Consider a binary system on a circular orbit, consisting of stars of masses $ M_0, M_1 $. We shall assume that the star $ M_0 $ explodes suddenly and symmetrically (thus, receiving no "kick" due to the mass ejection) and its remaining mass is $ M_f $. The following dynamics of the system are determined by the conservation of energy and angular momentum after the explosion.
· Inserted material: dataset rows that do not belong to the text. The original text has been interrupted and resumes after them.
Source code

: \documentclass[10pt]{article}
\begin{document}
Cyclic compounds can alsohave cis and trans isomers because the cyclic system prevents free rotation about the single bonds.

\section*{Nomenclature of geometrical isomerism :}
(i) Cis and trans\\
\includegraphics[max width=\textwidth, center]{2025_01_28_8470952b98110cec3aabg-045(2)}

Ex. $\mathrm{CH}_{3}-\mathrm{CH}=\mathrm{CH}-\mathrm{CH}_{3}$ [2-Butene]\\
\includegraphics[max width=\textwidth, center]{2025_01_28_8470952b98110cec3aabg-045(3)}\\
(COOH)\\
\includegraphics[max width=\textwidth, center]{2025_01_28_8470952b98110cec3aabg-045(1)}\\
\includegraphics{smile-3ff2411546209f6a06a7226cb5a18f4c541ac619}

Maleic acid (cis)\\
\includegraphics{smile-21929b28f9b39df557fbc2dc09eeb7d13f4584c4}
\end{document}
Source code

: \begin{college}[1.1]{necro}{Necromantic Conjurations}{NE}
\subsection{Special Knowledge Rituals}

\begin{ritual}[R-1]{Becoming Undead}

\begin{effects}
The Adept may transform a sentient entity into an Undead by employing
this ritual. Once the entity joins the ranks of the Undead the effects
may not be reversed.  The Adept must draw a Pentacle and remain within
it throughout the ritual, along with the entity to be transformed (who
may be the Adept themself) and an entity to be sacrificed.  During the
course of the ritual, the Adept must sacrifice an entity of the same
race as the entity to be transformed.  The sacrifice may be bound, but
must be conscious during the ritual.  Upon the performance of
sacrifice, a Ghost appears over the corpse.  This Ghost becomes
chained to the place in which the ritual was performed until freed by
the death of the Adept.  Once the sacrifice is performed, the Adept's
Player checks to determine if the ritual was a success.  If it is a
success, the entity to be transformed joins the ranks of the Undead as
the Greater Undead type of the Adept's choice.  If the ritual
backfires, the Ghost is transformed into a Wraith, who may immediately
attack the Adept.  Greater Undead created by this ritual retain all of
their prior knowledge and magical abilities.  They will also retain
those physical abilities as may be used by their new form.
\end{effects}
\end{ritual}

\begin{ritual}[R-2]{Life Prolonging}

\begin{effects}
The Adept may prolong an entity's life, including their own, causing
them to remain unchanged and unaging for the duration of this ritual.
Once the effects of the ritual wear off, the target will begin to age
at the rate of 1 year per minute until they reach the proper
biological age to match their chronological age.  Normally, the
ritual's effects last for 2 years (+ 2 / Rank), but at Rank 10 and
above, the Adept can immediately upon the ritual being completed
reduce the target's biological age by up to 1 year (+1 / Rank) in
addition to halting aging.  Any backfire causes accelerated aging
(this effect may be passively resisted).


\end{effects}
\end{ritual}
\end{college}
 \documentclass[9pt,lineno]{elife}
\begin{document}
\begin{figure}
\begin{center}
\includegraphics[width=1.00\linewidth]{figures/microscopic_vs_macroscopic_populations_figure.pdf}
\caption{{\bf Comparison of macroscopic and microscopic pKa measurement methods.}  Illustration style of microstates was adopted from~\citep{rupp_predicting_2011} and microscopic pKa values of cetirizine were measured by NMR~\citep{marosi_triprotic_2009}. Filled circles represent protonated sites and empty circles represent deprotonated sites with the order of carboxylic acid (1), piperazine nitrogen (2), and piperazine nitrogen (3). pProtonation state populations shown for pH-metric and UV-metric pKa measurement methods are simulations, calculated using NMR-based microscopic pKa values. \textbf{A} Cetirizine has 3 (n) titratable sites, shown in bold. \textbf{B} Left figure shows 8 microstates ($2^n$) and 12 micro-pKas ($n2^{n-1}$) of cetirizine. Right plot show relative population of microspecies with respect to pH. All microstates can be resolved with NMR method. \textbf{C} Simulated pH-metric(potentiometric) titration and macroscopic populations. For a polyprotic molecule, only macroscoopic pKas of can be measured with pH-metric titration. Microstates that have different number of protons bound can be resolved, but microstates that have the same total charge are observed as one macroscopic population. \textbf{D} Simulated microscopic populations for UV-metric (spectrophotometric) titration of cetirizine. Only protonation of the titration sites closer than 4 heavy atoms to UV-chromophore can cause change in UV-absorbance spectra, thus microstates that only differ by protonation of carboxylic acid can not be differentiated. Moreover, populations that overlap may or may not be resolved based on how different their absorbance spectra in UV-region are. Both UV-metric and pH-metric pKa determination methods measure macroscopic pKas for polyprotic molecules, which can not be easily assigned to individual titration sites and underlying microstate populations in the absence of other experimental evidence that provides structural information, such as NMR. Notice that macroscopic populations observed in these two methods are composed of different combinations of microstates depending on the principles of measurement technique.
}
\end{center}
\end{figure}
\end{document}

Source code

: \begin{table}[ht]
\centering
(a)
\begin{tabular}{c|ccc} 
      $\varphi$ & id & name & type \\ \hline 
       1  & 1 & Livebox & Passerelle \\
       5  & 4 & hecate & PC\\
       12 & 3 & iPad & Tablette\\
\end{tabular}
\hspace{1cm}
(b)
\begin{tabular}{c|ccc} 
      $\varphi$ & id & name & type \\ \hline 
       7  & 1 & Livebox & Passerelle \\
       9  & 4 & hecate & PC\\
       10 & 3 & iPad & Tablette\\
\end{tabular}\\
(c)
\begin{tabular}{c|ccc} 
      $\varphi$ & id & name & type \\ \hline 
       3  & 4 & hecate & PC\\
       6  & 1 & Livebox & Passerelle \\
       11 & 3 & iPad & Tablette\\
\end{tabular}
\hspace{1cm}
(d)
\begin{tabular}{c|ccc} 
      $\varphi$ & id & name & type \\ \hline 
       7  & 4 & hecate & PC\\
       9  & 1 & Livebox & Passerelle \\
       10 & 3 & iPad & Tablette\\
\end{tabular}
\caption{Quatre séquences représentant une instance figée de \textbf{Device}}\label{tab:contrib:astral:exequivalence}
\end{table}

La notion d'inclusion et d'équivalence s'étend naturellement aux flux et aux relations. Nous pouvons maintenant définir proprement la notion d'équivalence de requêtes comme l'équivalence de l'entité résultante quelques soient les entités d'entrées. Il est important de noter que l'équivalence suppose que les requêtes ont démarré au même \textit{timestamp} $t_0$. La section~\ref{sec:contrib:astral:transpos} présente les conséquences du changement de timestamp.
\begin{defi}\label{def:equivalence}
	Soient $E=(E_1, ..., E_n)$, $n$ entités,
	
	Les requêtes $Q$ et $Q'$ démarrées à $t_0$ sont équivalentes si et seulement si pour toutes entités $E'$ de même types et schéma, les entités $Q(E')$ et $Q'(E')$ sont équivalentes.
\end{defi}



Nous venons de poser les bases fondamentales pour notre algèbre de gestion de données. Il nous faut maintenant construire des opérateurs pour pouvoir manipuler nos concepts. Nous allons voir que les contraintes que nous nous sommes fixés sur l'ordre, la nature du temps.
From energy conservation we get:

$ \mu_f \frac{v_{i}^2}{2}-\frac{GM_1 M_f}{a_i}=-\frac{G M_1 M_f}{2 a_f} $

where $ \mu_f=M_1 M_f/(M_1+M_f) $ is the reduced mass, $ v_{i} $ is the stars' relative velocity and $ a_i,a_f $ are the semi-major axis' before and after the explosion correspondingly. The L.H.S. is the gravitational + kinetic energy right after the explosion, and the R.H.S. is the Keplerian energy of the resulting orbit. From this equation we get that:$ \frac{v_{i}^2}{2(M_1+M_f)}-\frac{G}{a_i}=-\frac{G}{2a_f} $

Plugging in $ v_{i}^2=G(M_0+M_1)/a_i $ and defining $ \chi=(M_0+M_1)/(M_f+M_1)=1+\Delta M/M_{tot,f} $ (where $ \Delta M $ is the ejected mass and $ M_{tot,f} $ is the total final mass of the two stars), we have:

$ \frac{a_i}{a_f}=1-\frac{\Delta M}{M_{tot,f}} $.

From angular conservation, we have:

$ \mu_f a_i v_{i}=\mu_f \sqrt{G(M_1+M_f)a_f(1-e^2)} $

where, again, the L.H.S. is the angular momentum right after the explosion and the R.H.S. is the Keplerian angular momentum of the resulting orbit. Squaring this equation and plugging in $ \chi $ we get:

$ 1-e^2=\frac{a_i}{a_f} (1+\frac{\Delta M}{M_{tot,f}}) $.

Using the ratio for the semi major axis in the energy equation, we get:

$ 1-e^2=1-\bigg( \frac{\Delta M}{M_{tot,f}} \bigg)^2 $.

It follows that that for symmetrical explosions, the resulting eccentricity follows the simple relation: $ e=\frac{\Delta M}{M_{tot,f}} $. In particular there is no bound orbit when $ \Delta M > M_{tot,f} $, i.e when the system losses more than half its original mass (as shown in Maximum mass loss in a supernova that leaves a bound binary).